The Golden Era: Nicholas Higgins’ 1989 Honda Civic Si

  • This EF Civic packs a punch by squeezing a K24 bottom end paired with the venerable K20A2 head into its bay.
  • The combination of OEM+, JDM, function, and form blend together to form a spotless Civic build unlike any other.

Photography by Drew Manley

One can’t help but feel that the latest Civic Type R marks the definitive end of an era. While Honda dropped the last truly high-revving 4-cylinder with the introduction of the K24 into the ninth-gen Si, it wasn’t exactly a hard detour from the K engines that came before it. However, the turbocharged powerplant of the new Type R emphatically states that Honda is done with the past and is embracing a force-inducted future. Admittedly, it’s a step forward performance-wise, but it is a challenging move for those who embrace Honda’s simpler past nostalgia.

The Golden Era

The EF Civic represents the beginning of Honda’s golden era as the first generation to take advantage of Honda’s VTEC, the technology that would define Honda performance in the nineties. Originally paired with the B16A in top trim, the Civic could push up to 8000 rpm, with a more than ample 170hp. This combination was an incredible performance bargain during that period, giving owners a chance to appreciate a high-revving engine mated to a responsive, nimble chassis. This potential of this combination would ultimately kick-start the entire Japanese tuner market, and as the ecosphere grew, so did the options to transform the humble EF Civic completely.

Finding The Right Chassis

Owner Nicholas Higgins has taken all of the collective thirty years of experience from Honda tuners and put together a remarkable example that celebrates and improves all of the stock car’s original aspects. He recalls growing up around cars, watching friends and family put together their projects, and reading about builds across the country in the numerous import-focused magazines of the nineties and early 2000s. Higgins purchased his first Civic, a nearly identical white ’89 Si, in 2008, but it was wrecked two years later. This two-owner car showed up a few weeks later on Craigslist, and with his wallet $1,000 lighter, he began work on this golden-era hatchback.

Inside The Heart

The build’s heart is the swapped K series engine, still naturally aspirated as the brand intended. Nicholas started with the K24 bottom end from the content CR-V and Accord but paired it with the Acura RSX Type S K20A2 head. This “Frankenstein” motor is a DIY-approach to take advantage of the best aspects of Honda’s domestic four-cylinder options; a modern, high-revving, reliable powerplant. His favorite modification is the Rywire Mil-Spec wiring harness and PDM system that has allowed for both straightforward control and configuration, but also an impossibly tidy engine bay.

Where Function Meets Form

The sparse aesthetics continue inside where the theme is clearly function first, though the outstanding presentation makes a strong case for the minimalist remodel’s aesthetic value. Rather than competing for priority, function and form come together in the Civic, with every part having a distinct purpose and presented in a way that showcases the craftsmanship and quality against the stark white paint. Nicholas remembers the difficulty in modifying the OEM dash to work with the roll cage, but it’s that kind of extra work that makes this more than a track-only build.

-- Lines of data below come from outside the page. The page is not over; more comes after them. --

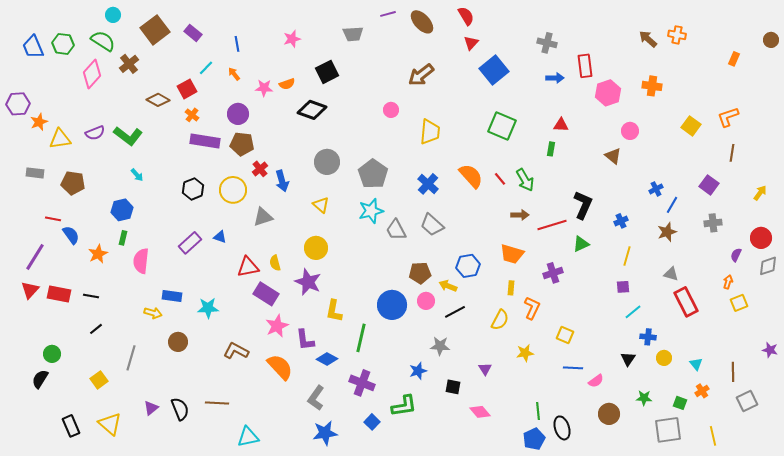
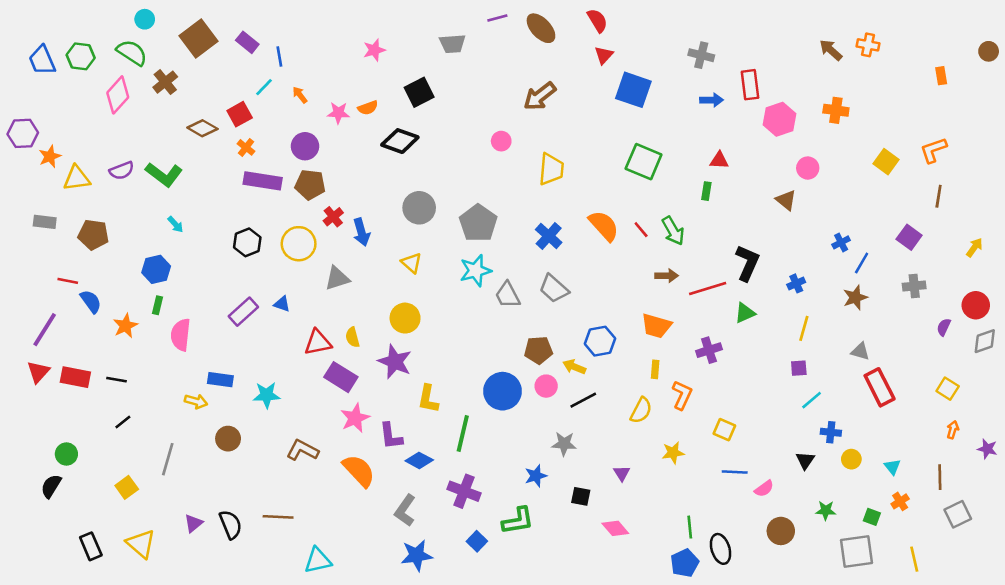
blue line: (237, 44) -> (279, 56), moved
orange rectangle: (734, 59) -> (941, 76), turned -32
blue square: (494, 70) -> (633, 90), turned -32
orange arrow: (728, 282) -> (953, 430), moved
yellow square: (739, 303) -> (948, 389), turned -36

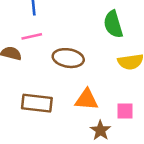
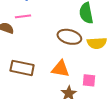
brown ellipse: (68, 58) -> (69, 37), moved

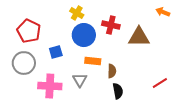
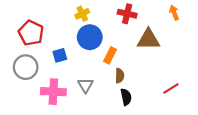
orange arrow: (163, 12) -> (174, 13), turned 48
yellow cross: (77, 13) -> (82, 14), turned 32
red cross: (111, 25) -> (127, 14), moved
orange rectangle: (93, 61) -> (110, 55), moved, turned -70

On the outside, the hatchback has been modified to respect the car’s OEM lines and settles into a happy medium of OEM+ and motorsport-inspired parts that suit golden-era Hondas so well. Supplementing JDM parts where possible, Nicholas also utilized Chargespeed pieces, a well-respected name in the Honda world, to add some visual flair to the exterior. Gram Lights wheels create an abrupt monochromatic contrast, a colorway that has long been popular with the Honda crowd.

What The Future Holds

In 2019, the car was awarded the Super Street/Meguiars Top Honors Award at SEMA, and sharing his build with others has been incredibly rewarding. Showcasing ten years of development, in three separate phases, with countless details keeps Nicholas engaged with this project, but he’s not content to let the build be static. Looking forward, Nicholas hopes to move to a turbocharged setup, which echoes Honda’s own decision with the current Civic. With a goal of 700hp, there’s no doubt that the next iteration of this build will be mind-numbingly fast and equally well-executed. This Civic may be the ultimate representation of Honda’s golden era, but it isn’t chained to tradition. Looking through the spec sheet, Nicholas called on some of the most progressive, innovative minds in the Honda tuning world.

Today’s opportunities for Honda enthusiasts are endless, with access to more parts, more information, and more builds to inspire. While the world of the original EF Civic is long gone, there’s no reason to think that the best days of Honda tuning are not still ahead.